Pat Lowther, born Patricia Louise Tinmuth in 1935, grew up in North Vancouver and spent her life on the west coast. She was reading and composing poetry at an early age: her first published poem appeared in the Vancouver Sun when she was ten years old.

She married Bill Domphousse in 1953, and they had two children, Katherine and Alan, before separating in 1957. Patricia Domphousse started to take her writing more seriously at this time, submitting work to literary journals and poetry contests, taking creative writing courses, and introducing herself and her poems to the poetry community.

In 1963, she married Roy Lowther, with whom she shared political and poetic interests. They had two daughters, Beth and Christine.

In 1968, Pat Lowther's first collection, This Difficult Flowering, was published by Very Stone House, a small poetry press operated by Seymour Mayne and Patrick Lane. Lowther's precision with image and language earned her work praise, and anticipation of greater work.

In 1972, The Age of the Bird, an unbound portfolio in a signed edition of 150 copies, was published by Allan Safarik and Brian Brett at Blackfish Press. This long poem expressed Lowther's concerns for South American revolutionary politics, and included a poem for Pablo Neruda, an important political and inspirational figure for Lowther.

In the early '70s Pat Lowther's work earned her an appreciative audience, and her stature as a poet grew. Her poems were being anthologized, she was on the Canada Council grant list, she League of Canadian Poets, and was teaching Creative Writing at the University of British Columbia. Her domestic life, however, was complicated and weighed down by poverty and unhappiness. Friends encouraged her to leave her destructive marriage, a personal revolutionary act which she was unable to complete.

In 1974, Milk Stone was published by Borealis Press, and, with these sensuous poems of love, of motherhood, of the essence of human nature, Pat Lowther's reputation was confirmed. By 1975, a new collection of poems, A Stone Diary, had been accepted for publication by Oxford University Press.

In late September 1975, Pat Lowther disappeared; her body was discovered three weeks later in Furry Creek, near Squamish, British Columbia.

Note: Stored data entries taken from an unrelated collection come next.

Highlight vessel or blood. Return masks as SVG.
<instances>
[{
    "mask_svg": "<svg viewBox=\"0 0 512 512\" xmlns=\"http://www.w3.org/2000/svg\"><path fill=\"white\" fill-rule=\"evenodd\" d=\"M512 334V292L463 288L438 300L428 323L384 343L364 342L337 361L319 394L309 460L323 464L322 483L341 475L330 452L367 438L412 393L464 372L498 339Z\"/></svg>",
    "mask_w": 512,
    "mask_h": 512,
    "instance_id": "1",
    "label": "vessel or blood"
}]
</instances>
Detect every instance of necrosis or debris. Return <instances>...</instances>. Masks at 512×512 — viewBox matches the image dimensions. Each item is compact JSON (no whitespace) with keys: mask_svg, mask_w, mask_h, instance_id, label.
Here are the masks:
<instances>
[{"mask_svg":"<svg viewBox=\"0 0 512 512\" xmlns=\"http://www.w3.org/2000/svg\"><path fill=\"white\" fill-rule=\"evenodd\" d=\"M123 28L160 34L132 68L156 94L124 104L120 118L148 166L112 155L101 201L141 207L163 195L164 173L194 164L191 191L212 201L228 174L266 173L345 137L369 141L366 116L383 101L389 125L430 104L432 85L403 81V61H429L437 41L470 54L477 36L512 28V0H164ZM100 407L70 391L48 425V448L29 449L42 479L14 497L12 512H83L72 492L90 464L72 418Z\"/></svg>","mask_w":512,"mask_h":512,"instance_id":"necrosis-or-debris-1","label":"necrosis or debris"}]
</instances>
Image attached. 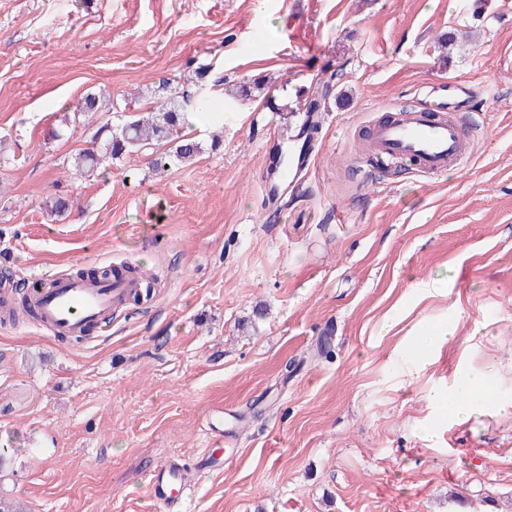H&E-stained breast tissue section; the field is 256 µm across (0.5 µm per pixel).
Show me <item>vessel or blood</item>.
I'll list each match as a JSON object with an SVG mask.
<instances>
[{"label":"vessel or blood","mask_w":512,"mask_h":512,"mask_svg":"<svg viewBox=\"0 0 512 512\" xmlns=\"http://www.w3.org/2000/svg\"><path fill=\"white\" fill-rule=\"evenodd\" d=\"M375 157L410 160L424 176L446 171L467 157L466 141L455 117L446 110H396L391 121L373 129ZM130 281L100 283L68 275L56 277L33 301L41 324L64 336H79L91 323L119 308ZM151 498L167 512L187 497L179 470L165 465L149 481Z\"/></svg>","instance_id":"b4317fda"}]
</instances>
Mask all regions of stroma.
I'll list each match as a JSON object with an SVG mask.
<instances>
[{
  "label": "stroma",
  "instance_id": "obj_1",
  "mask_svg": "<svg viewBox=\"0 0 512 512\" xmlns=\"http://www.w3.org/2000/svg\"><path fill=\"white\" fill-rule=\"evenodd\" d=\"M264 76L281 111L236 106L219 150L205 130L161 172L148 150L69 172L162 86L217 101ZM327 81L310 169L270 203ZM452 84L478 93L464 167L358 152L381 108ZM99 90L111 112L75 117ZM115 264L154 273V298L83 342L0 325V497L163 512L147 475L173 463L193 495L171 512H512V0H0V274ZM424 317L452 334L418 373ZM489 366L508 412L434 401Z\"/></svg>",
  "mask_w": 512,
  "mask_h": 512
}]
</instances>
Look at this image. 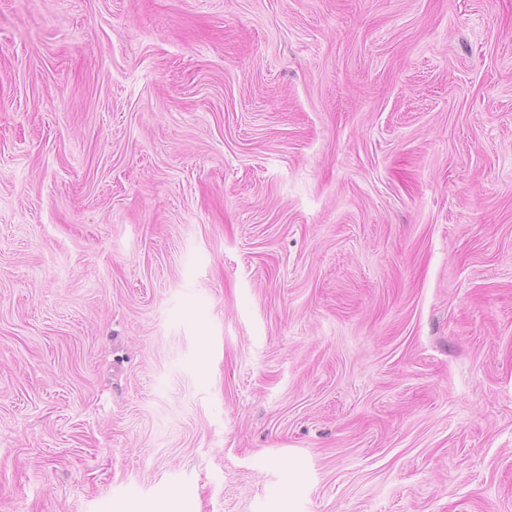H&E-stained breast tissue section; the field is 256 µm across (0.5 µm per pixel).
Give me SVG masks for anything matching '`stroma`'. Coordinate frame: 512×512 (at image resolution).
Segmentation results:
<instances>
[{"label": "stroma", "mask_w": 512, "mask_h": 512, "mask_svg": "<svg viewBox=\"0 0 512 512\" xmlns=\"http://www.w3.org/2000/svg\"><path fill=\"white\" fill-rule=\"evenodd\" d=\"M0 512H512V0H0Z\"/></svg>", "instance_id": "stroma-1"}]
</instances>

Roy Lowther was convicted of her murder in June 1977. He died in prison in 1985.

A Stone Diary was published by Oxford in 1977. Three years later, a collection of early and unpublished poems, in a special West Coast Review edition entitled Final Instructions, was compiled by Dona Sturmanis and Fred Candelaria.

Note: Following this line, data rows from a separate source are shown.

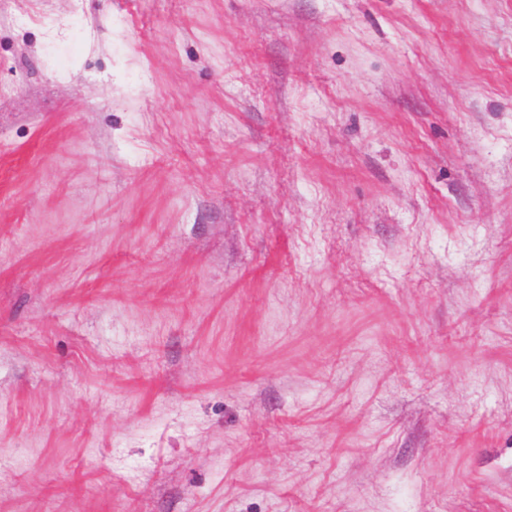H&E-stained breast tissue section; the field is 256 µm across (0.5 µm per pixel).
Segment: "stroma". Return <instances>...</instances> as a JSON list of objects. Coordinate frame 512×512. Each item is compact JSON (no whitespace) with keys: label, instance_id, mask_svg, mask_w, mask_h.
I'll return each mask as SVG.
<instances>
[{"label":"stroma","instance_id":"stroma-1","mask_svg":"<svg viewBox=\"0 0 512 512\" xmlns=\"http://www.w3.org/2000/svg\"><path fill=\"white\" fill-rule=\"evenodd\" d=\"M0 512H512V0H0Z\"/></svg>","mask_w":512,"mask_h":512}]
</instances>
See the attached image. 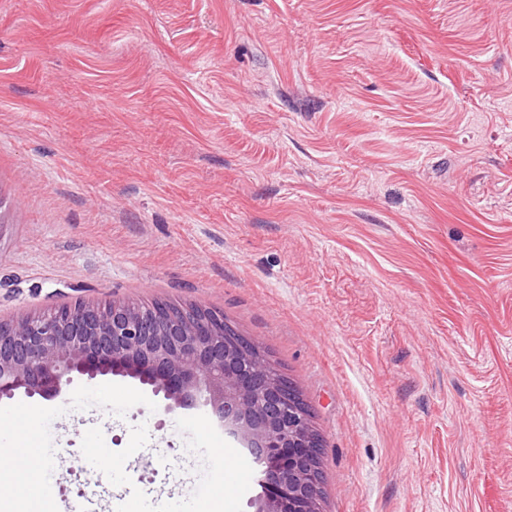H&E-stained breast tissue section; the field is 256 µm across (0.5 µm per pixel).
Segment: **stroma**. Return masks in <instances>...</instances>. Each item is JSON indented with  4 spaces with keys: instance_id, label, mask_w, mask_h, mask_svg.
Masks as SVG:
<instances>
[{
    "instance_id": "1",
    "label": "stroma",
    "mask_w": 512,
    "mask_h": 512,
    "mask_svg": "<svg viewBox=\"0 0 512 512\" xmlns=\"http://www.w3.org/2000/svg\"><path fill=\"white\" fill-rule=\"evenodd\" d=\"M156 300L298 388L321 512H512V0H0V317ZM212 420L78 379L0 446L43 512H251ZM30 457L20 458L14 450L0 448V473L1 479L6 474L18 481H25L36 477L37 465ZM20 460H24V467H20ZM30 480V481H31Z\"/></svg>"
}]
</instances>
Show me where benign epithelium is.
I'll use <instances>...</instances> for the list:
<instances>
[{
  "mask_svg": "<svg viewBox=\"0 0 512 512\" xmlns=\"http://www.w3.org/2000/svg\"><path fill=\"white\" fill-rule=\"evenodd\" d=\"M76 375L134 378L163 395L170 410L209 407L273 489L250 502L253 512H310L323 494L322 439L295 386L276 378L221 312L82 302L0 319V400L20 390L54 400Z\"/></svg>",
  "mask_w": 512,
  "mask_h": 512,
  "instance_id": "benign-epithelium-1",
  "label": "benign epithelium"
}]
</instances>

The loss to her family and friends is immeasurable, and the loss to Canadian literature was widely acknowledged. In The Dictionary of Canadian Biographies, Hilda Thomas suggests that Pat Lowther's death "robbed Canadian poetry of one of its most vital and visionary poets." In 1980, the League of Canadian Poetsestablished the Pat Lowther Award, an annual prize to honour a new book by a Canadian woman poet.